Since the late 1990s, SAS has supplied macros for basic bootstrap and jackknife analyses. This article provides an example that shows how to use the %BOOT and %BOOTCI macros. The %BOOT macro generates a bootstrap distribution and computes basic statistics about the bootstrap distribution, including estimates of bias, standard error, and a confidence interval that is suitable when the sampling distribution is normally distributed. Because bootstrap methods are often used when you do not want to assume a statistic is normally distributed, the %BOOTCI macro supports several additional confidence intervals, such as percentile-based and bias-adjusted intervals.
You can download the macros for free from the SAS Support website. The website includes additional examples, documentation, and a discussion of the capabilities of the macros.
The %BOOT macro uses simple uniform random sampling (with replacement) or balanced bootstrap sampling to generate the bootstrap samples. It then calls a user-supplied %ANALYZE macro to compute the bootstrap distribution of your statistic.
How to install and use the %BOOT and %BOOTCI macros
To use the macros, do the following:
- Download the source file for the macros and save it in a directory that is accessible to SAS. For this example, I saved the source file to C:\Temp\jackboot.sas.
- Define a macro named %ANALYZE that computes the bootstrap statistic from a bootstrap sample. The next section provides an example.
- Call the %BOOT macro. The %BOOT macro creates three primary data sets:
- BootData is a data set view that contains B bootstrap samples of the data. For this example, I use B=5000.

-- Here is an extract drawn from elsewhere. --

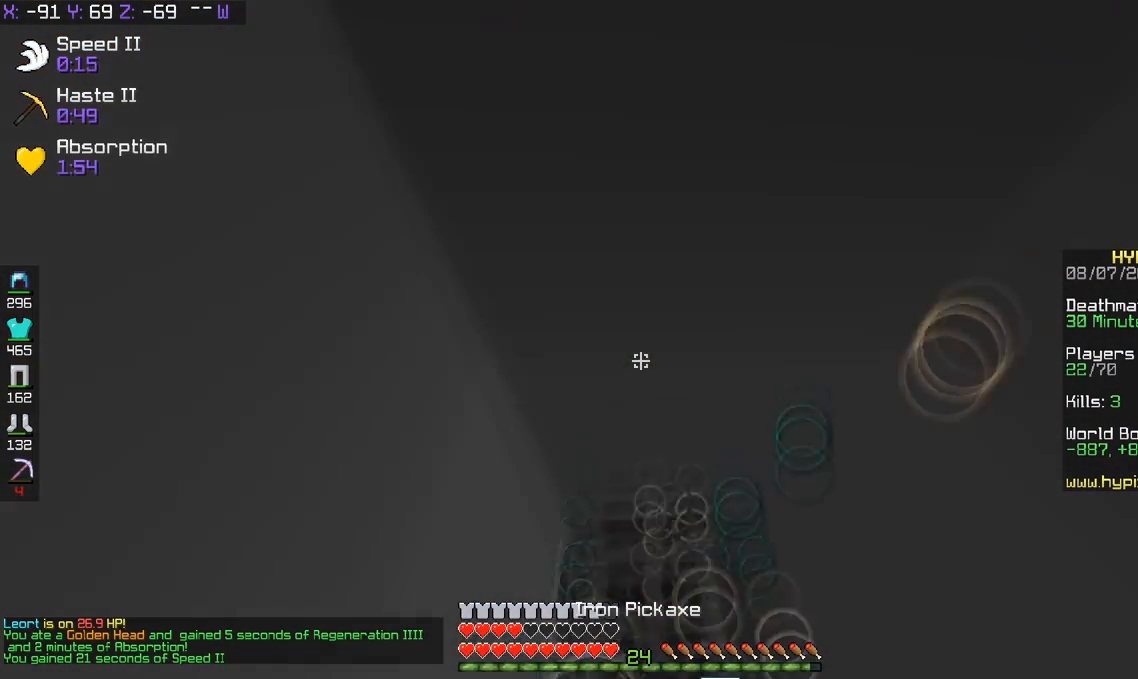
{"keys": [], "events": [[167, "d", "down"], [384, "d", "up"]]}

- BootDist is a data set that contains the bootstrap distribution. It is created when the %BOOT macro internally calls the %ANALYZE macro on the BootData data set.
- BootStat is a data set that contains statistics about the bootstrap distribution. For example, the BootStat data set contains the mean and standard deviation of the bootstrap distribution, among other statistics.
- If you want confidence inervals, use the %BOOTCI macro to compute up to six different interval estimates. The %BOOTCI macro creates a data set named BootCI that contains the statistics that are used to construct the confidence interval. (You can also generate multiple interval estimates by using the %ALLCI macro.)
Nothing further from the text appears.